→ **PROBLEM DETAILS**
Using the data that follows, return exactly the lines from the one that contains "46: (414, 746)" through the one that contains "188: (637, 785)", ends included.

** Opening DATA SECTION block **

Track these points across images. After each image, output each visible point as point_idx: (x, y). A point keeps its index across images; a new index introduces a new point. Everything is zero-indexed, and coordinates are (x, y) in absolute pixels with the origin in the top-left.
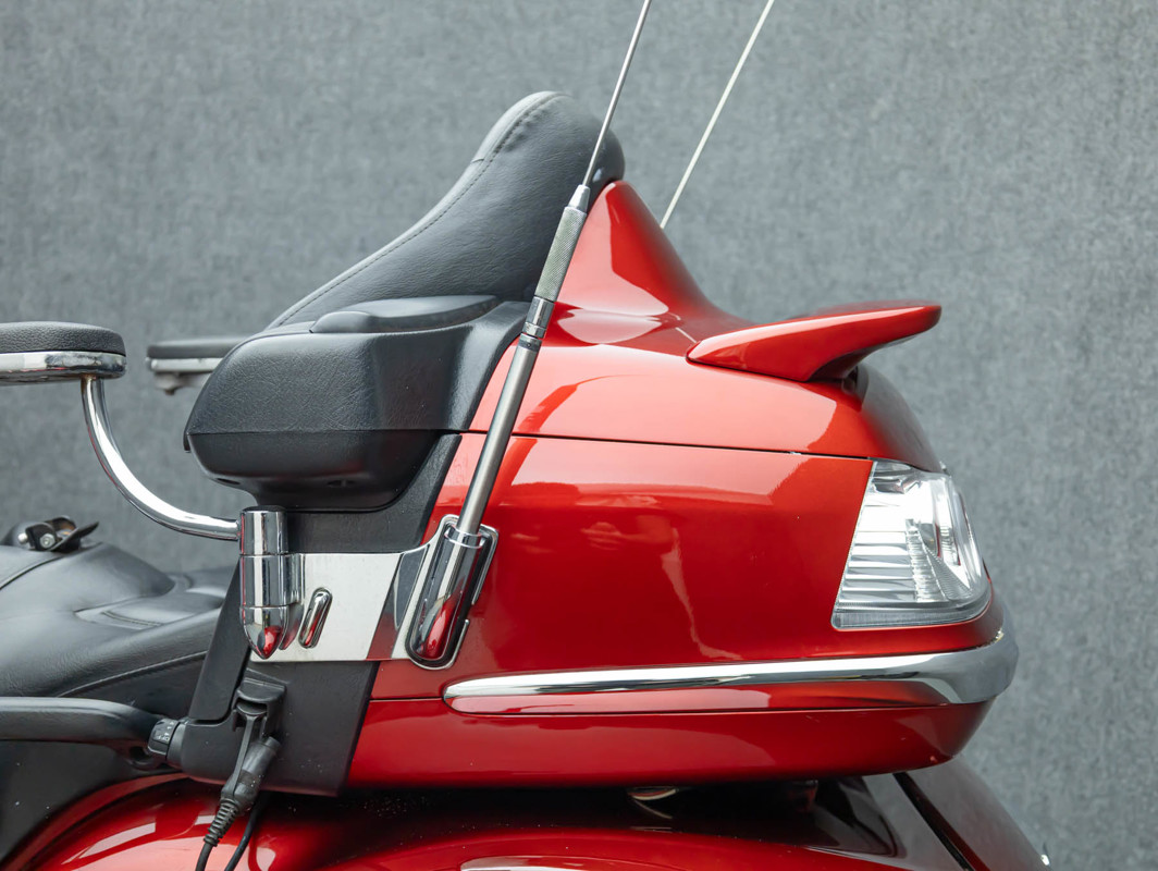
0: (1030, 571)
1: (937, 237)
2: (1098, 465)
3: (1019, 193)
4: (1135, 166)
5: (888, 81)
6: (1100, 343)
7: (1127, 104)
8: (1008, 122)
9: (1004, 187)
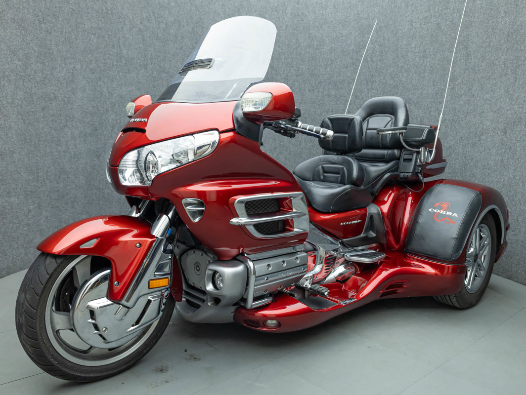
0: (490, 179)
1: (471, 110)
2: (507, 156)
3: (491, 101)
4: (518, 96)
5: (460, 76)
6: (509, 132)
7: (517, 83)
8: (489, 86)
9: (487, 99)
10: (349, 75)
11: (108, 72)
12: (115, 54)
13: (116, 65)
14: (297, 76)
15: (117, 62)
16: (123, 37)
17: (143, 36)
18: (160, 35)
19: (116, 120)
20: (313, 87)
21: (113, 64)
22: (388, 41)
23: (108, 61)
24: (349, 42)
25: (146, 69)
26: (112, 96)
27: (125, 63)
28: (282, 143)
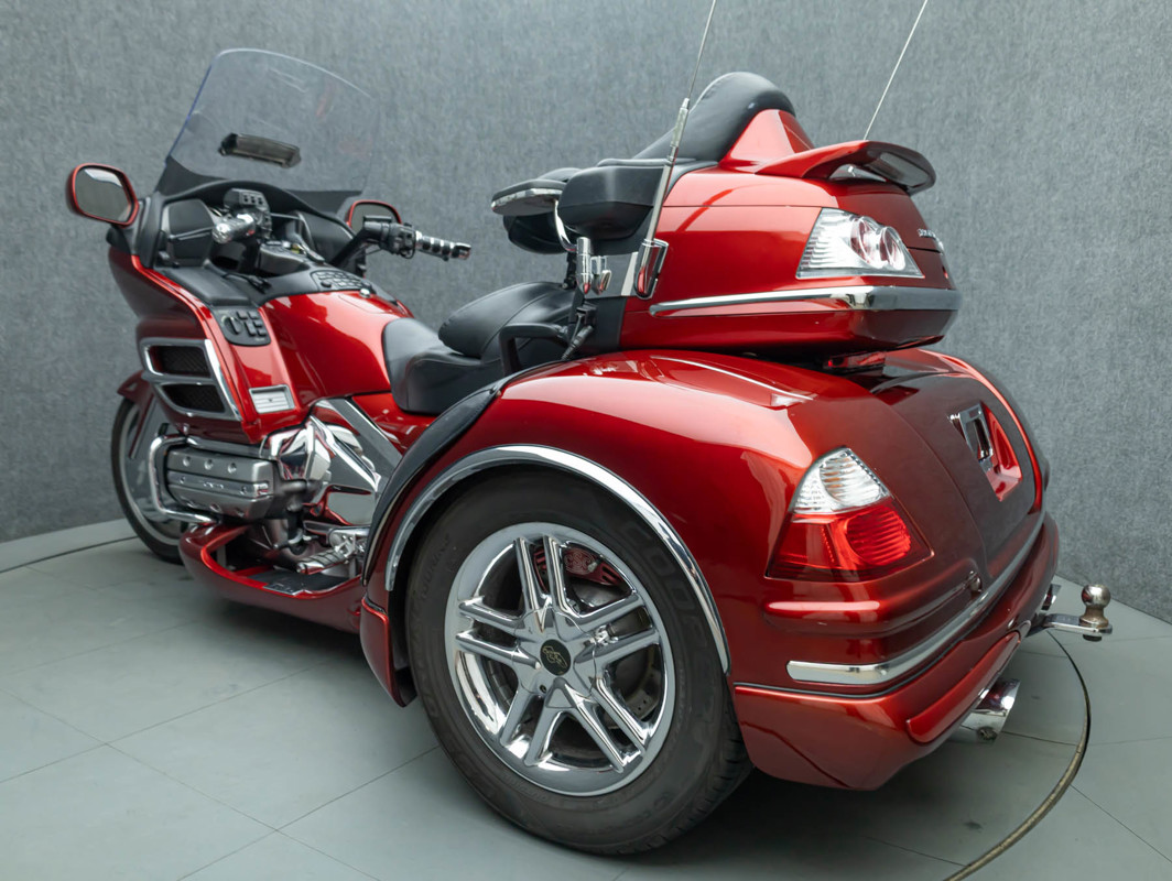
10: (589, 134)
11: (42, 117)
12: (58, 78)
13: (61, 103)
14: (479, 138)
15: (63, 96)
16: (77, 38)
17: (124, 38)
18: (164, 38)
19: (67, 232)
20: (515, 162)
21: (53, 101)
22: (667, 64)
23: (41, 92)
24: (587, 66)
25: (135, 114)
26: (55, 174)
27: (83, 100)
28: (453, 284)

** Closing DATA SECTION block **
** Opening DATA SECTION block **

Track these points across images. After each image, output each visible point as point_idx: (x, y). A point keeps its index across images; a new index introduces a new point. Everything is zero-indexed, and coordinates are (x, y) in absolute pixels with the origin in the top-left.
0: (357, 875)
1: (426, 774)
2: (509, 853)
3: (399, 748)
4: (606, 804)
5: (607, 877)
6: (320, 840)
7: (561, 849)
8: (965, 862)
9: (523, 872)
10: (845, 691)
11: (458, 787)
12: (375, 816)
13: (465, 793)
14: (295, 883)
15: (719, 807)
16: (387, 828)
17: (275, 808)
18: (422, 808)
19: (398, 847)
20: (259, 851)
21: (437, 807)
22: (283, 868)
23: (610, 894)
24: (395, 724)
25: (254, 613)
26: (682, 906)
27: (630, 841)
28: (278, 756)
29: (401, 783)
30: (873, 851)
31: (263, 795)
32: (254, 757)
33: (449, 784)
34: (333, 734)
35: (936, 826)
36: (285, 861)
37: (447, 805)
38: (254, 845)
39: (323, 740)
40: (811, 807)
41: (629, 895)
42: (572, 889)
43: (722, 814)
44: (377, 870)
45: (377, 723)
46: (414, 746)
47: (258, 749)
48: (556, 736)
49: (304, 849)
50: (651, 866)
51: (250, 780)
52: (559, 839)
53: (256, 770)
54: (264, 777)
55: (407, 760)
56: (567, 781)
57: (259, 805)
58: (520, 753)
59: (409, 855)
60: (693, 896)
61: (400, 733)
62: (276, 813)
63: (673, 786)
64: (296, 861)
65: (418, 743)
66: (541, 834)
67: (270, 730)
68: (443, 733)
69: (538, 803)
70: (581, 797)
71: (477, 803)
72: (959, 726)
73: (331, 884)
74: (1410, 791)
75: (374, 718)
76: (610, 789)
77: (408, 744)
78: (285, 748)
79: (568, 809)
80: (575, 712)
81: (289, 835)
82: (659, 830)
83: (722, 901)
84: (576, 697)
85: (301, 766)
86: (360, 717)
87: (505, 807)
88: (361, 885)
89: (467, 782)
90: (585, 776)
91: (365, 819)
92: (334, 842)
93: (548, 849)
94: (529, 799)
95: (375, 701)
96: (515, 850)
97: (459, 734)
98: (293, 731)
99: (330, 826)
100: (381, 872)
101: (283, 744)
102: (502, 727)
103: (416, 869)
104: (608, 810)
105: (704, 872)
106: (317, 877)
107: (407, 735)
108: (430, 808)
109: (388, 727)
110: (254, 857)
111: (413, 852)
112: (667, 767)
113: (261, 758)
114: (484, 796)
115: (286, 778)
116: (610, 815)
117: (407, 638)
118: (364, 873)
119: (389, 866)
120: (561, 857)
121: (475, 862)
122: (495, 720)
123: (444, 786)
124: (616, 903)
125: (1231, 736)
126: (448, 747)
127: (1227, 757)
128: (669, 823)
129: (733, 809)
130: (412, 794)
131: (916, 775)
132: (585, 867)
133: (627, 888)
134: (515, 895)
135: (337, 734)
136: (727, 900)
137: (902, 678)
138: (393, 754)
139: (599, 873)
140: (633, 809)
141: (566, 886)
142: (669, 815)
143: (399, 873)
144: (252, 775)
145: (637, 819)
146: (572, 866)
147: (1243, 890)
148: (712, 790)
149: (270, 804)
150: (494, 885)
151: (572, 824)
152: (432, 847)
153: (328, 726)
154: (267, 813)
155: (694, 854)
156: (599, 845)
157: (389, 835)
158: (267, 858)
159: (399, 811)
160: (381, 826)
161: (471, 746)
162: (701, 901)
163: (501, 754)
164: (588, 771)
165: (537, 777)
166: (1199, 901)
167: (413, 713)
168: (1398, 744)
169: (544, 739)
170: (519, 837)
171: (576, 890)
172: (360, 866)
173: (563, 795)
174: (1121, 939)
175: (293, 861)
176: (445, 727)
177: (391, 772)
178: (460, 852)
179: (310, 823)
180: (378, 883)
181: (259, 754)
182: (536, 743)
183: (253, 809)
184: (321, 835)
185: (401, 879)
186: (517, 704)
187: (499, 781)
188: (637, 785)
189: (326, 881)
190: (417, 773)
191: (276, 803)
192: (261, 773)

** Closing DATA SECTION block **

→ **PROBLEM SOLUTION**
46: (414, 746)
47: (258, 749)
48: (556, 736)
49: (304, 849)
50: (651, 866)
51: (250, 780)
52: (559, 839)
53: (256, 770)
54: (264, 777)
55: (407, 760)
56: (567, 781)
57: (259, 805)
58: (520, 753)
59: (409, 855)
60: (693, 896)
61: (400, 733)
62: (276, 813)
63: (673, 786)
64: (296, 861)
65: (418, 743)
66: (541, 834)
67: (270, 730)
68: (443, 733)
69: (538, 803)
70: (581, 797)
71: (477, 803)
72: (959, 726)
73: (331, 884)
74: (1410, 791)
75: (374, 718)
76: (610, 789)
77: (408, 744)
78: (285, 748)
79: (568, 809)
80: (575, 712)
81: (289, 835)
82: (659, 830)
83: (722, 901)
84: (576, 697)
85: (301, 766)
86: (360, 717)
87: (505, 807)
88: (361, 885)
89: (467, 782)
90: (585, 776)
91: (365, 819)
92: (334, 842)
93: (548, 849)
94: (529, 799)
95: (375, 701)
96: (515, 850)
97: (459, 734)
98: (293, 731)
99: (330, 826)
100: (381, 872)
101: (283, 744)
102: (502, 727)
103: (416, 869)
104: (608, 810)
105: (704, 872)
106: (317, 877)
107: (407, 735)
108: (430, 808)
109: (388, 727)
110: (254, 857)
111: (413, 852)
112: (667, 767)
113: (261, 758)
114: (484, 796)
115: (286, 778)
116: (610, 815)
117: (407, 638)
118: (364, 873)
119: (389, 866)
120: (561, 857)
121: (475, 862)
122: (495, 720)
123: (444, 786)
124: (616, 903)
125: (1231, 736)
126: (448, 747)
127: (1227, 757)
128: (669, 823)
129: (733, 809)
130: (412, 794)
131: (916, 775)
132: (585, 867)
133: (627, 888)
134: (515, 895)
135: (337, 734)
136: (727, 900)
137: (902, 678)
138: (393, 754)
139: (599, 873)
140: (633, 809)
141: (566, 886)
142: (669, 815)
143: (399, 873)
144: (252, 775)
145: (637, 819)
146: (572, 866)
147: (1243, 890)
148: (712, 790)
149: (270, 804)
150: (494, 885)
151: (572, 824)
152: (432, 847)
153: (328, 726)
154: (267, 813)
155: (694, 854)
156: (599, 845)
157: (389, 835)
158: (267, 858)
159: (399, 811)
160: (381, 826)
161: (471, 746)
162: (701, 901)
163: (501, 754)
164: (588, 771)
165: (537, 777)
166: (1199, 901)
167: (413, 713)
168: (1398, 744)
169: (544, 739)
170: (519, 837)
171: (576, 890)
172: (360, 866)
173: (563, 795)
174: (1121, 939)
175: (293, 861)
176: (445, 727)
177: (391, 772)
178: (460, 852)
179: (310, 823)
180: (378, 883)
181: (259, 754)
182: (536, 743)
183: (253, 809)
184: (321, 835)
185: (401, 879)
186: (517, 704)
187: (499, 781)
188: (637, 785)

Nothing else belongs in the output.